Atipica is “building the world’s first Inclusive AI for the talent life cycle.” We’re working towards a more diverse and inclusive hiring funnel in tech. The products provide insights on how inclusive a company’s hiring funnel is, step by step. The ultimate goal is to empower hiring teams to make the applicant experience more equitable.
The first time I saw the products, I was floored. We’re a small team, still under ten people. Our products are robust and intuitive enough to look like they had required the work of dozens.
Last week, I went to an onsite meeting with executives of a major public company. For them, diversity and inclusion was a top priority. They were in in awe of the different functions that could support their current diversity initiatives and also give them insights on areas they could improve.

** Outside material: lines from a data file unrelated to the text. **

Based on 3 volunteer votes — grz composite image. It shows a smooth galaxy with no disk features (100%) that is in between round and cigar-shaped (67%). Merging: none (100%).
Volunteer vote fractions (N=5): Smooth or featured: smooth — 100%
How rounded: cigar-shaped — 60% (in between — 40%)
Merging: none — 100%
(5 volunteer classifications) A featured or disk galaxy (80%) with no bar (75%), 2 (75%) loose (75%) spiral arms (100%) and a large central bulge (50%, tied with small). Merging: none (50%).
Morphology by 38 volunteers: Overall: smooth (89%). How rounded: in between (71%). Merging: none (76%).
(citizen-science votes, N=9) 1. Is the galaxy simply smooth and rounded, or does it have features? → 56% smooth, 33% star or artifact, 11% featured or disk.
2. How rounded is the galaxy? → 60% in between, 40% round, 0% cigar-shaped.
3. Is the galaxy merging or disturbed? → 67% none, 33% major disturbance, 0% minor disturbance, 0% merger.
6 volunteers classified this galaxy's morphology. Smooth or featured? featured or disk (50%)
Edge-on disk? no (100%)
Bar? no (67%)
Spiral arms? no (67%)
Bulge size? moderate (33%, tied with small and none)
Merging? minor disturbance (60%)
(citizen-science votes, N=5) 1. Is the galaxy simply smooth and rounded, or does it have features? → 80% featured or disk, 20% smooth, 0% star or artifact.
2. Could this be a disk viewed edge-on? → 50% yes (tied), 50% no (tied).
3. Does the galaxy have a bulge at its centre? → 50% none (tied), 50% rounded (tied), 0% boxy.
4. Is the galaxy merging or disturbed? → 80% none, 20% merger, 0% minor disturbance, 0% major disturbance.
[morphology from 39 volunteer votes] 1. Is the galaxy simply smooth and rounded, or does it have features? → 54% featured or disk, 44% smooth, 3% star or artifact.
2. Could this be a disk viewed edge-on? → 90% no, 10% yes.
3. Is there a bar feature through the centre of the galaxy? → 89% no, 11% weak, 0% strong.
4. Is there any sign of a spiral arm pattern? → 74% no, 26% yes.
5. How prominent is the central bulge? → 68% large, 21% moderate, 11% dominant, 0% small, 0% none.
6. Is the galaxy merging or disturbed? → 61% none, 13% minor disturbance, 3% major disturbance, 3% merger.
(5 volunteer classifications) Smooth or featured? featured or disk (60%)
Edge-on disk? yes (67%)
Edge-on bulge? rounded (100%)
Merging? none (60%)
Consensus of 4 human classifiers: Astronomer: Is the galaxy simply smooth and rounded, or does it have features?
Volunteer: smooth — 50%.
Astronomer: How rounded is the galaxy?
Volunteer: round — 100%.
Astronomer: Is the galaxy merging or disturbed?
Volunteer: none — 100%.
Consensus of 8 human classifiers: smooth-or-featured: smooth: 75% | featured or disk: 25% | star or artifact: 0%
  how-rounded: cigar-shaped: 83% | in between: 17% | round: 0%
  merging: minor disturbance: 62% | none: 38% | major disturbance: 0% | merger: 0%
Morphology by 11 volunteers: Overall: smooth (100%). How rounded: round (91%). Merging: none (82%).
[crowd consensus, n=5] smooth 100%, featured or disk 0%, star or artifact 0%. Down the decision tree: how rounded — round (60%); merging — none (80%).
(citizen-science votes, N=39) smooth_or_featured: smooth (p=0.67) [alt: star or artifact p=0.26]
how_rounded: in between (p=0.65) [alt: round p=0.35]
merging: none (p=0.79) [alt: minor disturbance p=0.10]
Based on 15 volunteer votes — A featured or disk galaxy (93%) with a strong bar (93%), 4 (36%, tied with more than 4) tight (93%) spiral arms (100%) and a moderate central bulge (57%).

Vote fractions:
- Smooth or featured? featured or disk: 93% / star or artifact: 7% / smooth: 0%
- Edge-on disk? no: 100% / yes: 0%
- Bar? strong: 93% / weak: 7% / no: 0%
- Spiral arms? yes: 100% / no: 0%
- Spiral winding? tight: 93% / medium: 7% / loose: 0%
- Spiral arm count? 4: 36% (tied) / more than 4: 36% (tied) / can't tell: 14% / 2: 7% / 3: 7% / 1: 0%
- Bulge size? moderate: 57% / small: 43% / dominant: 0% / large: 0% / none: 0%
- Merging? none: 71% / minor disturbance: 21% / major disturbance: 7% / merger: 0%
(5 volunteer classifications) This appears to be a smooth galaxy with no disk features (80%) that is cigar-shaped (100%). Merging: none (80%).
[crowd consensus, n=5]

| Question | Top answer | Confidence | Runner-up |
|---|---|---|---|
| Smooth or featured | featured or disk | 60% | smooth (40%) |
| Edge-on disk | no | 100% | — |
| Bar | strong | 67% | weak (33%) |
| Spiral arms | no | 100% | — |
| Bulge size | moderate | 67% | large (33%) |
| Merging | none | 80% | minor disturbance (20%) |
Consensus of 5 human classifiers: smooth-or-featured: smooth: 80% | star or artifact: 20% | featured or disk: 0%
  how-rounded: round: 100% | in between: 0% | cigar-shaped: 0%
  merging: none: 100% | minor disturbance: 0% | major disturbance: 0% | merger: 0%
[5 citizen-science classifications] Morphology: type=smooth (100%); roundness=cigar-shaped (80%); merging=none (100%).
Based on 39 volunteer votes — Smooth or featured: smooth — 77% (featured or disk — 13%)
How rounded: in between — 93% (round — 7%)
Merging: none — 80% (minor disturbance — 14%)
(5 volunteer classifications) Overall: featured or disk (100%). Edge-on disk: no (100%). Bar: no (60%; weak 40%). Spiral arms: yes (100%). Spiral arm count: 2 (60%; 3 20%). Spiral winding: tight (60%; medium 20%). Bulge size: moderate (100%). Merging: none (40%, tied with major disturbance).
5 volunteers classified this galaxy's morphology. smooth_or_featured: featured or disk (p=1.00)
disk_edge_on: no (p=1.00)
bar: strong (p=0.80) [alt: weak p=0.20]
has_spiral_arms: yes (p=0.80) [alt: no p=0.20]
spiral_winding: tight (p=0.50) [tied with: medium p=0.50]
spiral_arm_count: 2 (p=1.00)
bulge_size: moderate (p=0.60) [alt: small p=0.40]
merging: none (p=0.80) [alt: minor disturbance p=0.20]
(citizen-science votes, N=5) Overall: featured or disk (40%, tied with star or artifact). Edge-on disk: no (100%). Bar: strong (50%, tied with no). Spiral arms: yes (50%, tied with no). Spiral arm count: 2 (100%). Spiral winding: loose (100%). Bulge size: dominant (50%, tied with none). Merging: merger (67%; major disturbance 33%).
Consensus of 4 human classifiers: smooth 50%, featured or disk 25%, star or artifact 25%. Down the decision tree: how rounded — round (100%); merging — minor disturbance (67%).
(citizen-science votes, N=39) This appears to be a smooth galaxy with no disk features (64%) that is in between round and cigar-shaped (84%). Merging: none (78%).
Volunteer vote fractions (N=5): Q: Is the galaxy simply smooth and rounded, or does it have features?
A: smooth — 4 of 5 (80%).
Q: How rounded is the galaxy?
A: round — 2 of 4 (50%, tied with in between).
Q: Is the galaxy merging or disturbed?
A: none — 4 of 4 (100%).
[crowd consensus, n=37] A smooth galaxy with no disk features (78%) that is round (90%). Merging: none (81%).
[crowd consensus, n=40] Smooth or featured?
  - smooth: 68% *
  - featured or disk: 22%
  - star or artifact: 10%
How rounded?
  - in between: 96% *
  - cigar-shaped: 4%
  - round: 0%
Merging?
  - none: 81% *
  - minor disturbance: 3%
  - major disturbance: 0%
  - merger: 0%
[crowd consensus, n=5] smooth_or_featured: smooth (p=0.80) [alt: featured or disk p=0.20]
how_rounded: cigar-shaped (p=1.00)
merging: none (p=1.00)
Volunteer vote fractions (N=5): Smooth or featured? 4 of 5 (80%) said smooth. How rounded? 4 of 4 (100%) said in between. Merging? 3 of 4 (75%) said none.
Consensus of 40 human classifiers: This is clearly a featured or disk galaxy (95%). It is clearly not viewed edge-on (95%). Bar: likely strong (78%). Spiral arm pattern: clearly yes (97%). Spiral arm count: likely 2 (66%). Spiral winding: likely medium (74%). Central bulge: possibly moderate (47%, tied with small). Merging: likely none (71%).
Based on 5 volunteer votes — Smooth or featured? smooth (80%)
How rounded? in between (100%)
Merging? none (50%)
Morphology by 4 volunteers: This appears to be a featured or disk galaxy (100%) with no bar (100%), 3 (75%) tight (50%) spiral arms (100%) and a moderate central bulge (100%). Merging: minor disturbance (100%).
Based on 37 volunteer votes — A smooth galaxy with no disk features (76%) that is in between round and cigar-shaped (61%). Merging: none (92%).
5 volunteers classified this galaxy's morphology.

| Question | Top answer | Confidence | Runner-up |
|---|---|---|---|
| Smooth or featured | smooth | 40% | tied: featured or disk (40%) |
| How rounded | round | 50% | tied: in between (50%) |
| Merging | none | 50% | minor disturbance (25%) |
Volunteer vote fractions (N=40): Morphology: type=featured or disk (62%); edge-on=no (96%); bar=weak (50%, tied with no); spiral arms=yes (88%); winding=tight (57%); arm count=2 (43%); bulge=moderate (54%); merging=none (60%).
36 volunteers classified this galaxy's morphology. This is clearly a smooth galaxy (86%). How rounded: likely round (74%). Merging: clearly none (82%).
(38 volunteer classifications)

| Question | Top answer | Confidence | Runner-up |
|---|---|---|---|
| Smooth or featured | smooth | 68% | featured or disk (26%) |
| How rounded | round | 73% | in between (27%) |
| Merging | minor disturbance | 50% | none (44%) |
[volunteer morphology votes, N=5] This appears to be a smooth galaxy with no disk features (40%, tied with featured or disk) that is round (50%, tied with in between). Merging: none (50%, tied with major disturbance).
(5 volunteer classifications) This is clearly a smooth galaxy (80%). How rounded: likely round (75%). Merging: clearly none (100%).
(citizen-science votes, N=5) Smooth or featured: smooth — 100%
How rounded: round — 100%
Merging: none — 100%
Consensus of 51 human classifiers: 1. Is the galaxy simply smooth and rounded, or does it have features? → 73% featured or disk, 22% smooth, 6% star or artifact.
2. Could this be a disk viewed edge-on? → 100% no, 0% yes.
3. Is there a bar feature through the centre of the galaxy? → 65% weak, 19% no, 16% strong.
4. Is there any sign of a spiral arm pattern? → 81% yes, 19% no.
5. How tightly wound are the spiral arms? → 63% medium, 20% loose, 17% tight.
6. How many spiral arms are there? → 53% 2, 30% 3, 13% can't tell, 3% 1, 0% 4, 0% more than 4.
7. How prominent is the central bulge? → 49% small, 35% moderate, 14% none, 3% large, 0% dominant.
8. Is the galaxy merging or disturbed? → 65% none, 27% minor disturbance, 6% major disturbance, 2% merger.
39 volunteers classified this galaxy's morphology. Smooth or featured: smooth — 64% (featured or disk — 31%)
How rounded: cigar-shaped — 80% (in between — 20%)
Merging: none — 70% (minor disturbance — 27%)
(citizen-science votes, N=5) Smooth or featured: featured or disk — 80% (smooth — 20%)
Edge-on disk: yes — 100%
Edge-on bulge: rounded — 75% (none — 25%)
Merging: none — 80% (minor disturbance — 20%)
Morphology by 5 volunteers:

Before we left, a hiring executive told us that this was the best meeting she had all day. Our CEO seemed equally enthusiastic as we exited the building. “Small startups aren’t easy to run, but when you meet with companies that seem as excited about your product as you are, it makes it all worth it.”
I considered titling this “company culture,” but company culture starts and ends with the people in the room. Or, in cases of distributed teams like ourselves, the people in the Google Hangout. A week into my time at Atipica, I went on the annual team offsite at a cabin in Burlingame. Being able to cook and eat and play games together was surprisingly important. I saw firsthand the synchronicity and camaraderie that is required to create a high-functioning, inclusivity-prioritizing product.
Atipica is led by solo founder and CEO Laura I Gomez, a veteran in the tech industry who has been featured on several publications, including CNN and USA Today. On a train back from a meeting, she told me about how people seemed to think her life was full of glitz and glam. Her calendar was full of meetings with potential clients and investors, speaking panels, and running the entire company. I didn’t often see Laura treat herself to aforementioned glitz and glam; I mostly just saw her hustle.
Everyone else hustles as well. This distributed team communicates more efficiently than many local teams I’ve worked with. Everyone is willing to help each other at a moment’s notice, and the “bro-grammer” culture isn’t around. The talent is undeniable. So is the humility, work ethic, and the standard for excellence.
I don’t read many articles about Silicon Valley that are glowing with praise. To put it lightly, the lack of diversity in the tech bubble is crippling. I see these buzzwords being thrown around often while, in reality, little change is being made.
Silicon Valley’s reputation seems increasingly ostentatious and elitist. Deserved or not, it’s a breath of fresh air to work in a place that practices what it preaches.
At our offsite retreat, we discussed company values. We came up with a handful of important ideas, but my favorite is build with purpose. While still only in our second seed round, we’re slowly adding members to our small and mighty team. We’re getting more potential investors and clients excited about not just a fancy gadget, but a tool that empowers inclusion and empathy in an industry that needs it. You can be sure that whatever you see next from Atipica, we’re going to build our team and our product with deliberation, excitement, and lots and lots of purpose.